What is a Contingency
A contingency is defined as "a future event or circumstance that is possible but cannot be predicted with certainty". A real estate transaction is a process and events follow a systematic time table that builds from prior events. Depending on a particular outcome, the transaction can proceed in different directions. Managing this sequence of events keeps you on top of the transaction and avoids any missteps that could result in an unwanted circumstance.

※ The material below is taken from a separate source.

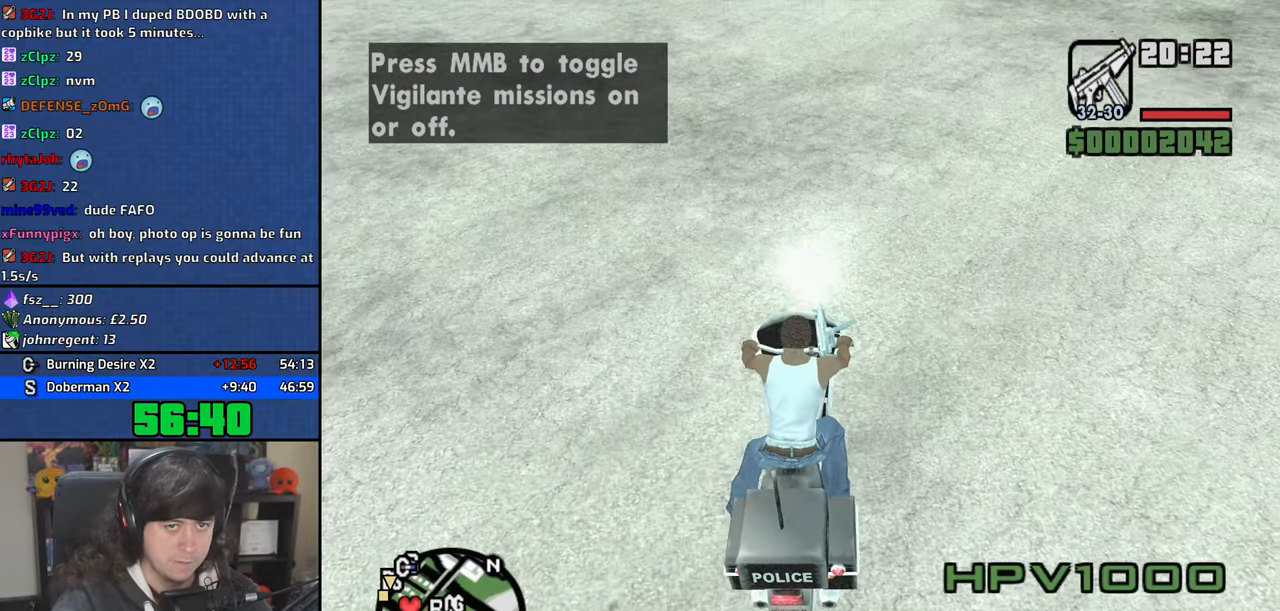
{"keys": [], "mouse": ["wheel"], "events": []}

The standard Purchase Contract from the Hawaii Association of Realtors is 14 pages in length. Compared to many other states, it is quite lengthy. But considering the importance of the purchase, it makes sense and was created to fully protect all parties. Standard contingencies for buyers include things such as providing proof of cash funds, obtaining financing, performing a home inspection and a final walk through prior to closing. There are also contingencies based on seller information and performance. For example, a seller must provide a full disclosure of the property. The buyer must then review it and accept or decline it. Failure to accept the disclosure can result in a cancellation of escrow. These types of contingencies are similar for surveys, homeowner association and other related documents, and pest inspections and title reports. The nature of the contingency allows for various outcomes - it can be approved, questioned or simply declined. If approved, the contingency is settled and the transaction moves on to the next step. If a contingency is questioned, there are typically timelines that allow for further information to be provided, reviewed and accepted or rejected. Declined can mean that either the contingency has not been met or is not acceptable. This can lead to further negotiations or simply can mean the termination of the contract.
While the standard contract covers many of the issues that commonly arise in a real estate purchase, there are many times when special circumstances require customized contingencies that are worked out between buyers and sellers. An example of this is when the buyer needs to sell an existing home before they can purchase. Conversely, a seller may want the sale contingent on them finding a replacement property. These scenarios are more common, but really most any item in a purchase contract is negotiable.
The most important thing about any contingency is to be realistic. There can be real consequences for failure to perform on a contingency item. Buyers can risk their deposit money. Both parties can risk losing the transaction entirely and not recouping any associated expenses or costs.Make sure that the contingency and the timeframe for the contingency are manageable. And, if you are asking for some consideration from the other party, be willing to give something back in return. The end goal for setting contingencies is to allow the purchase process to move more smoothly.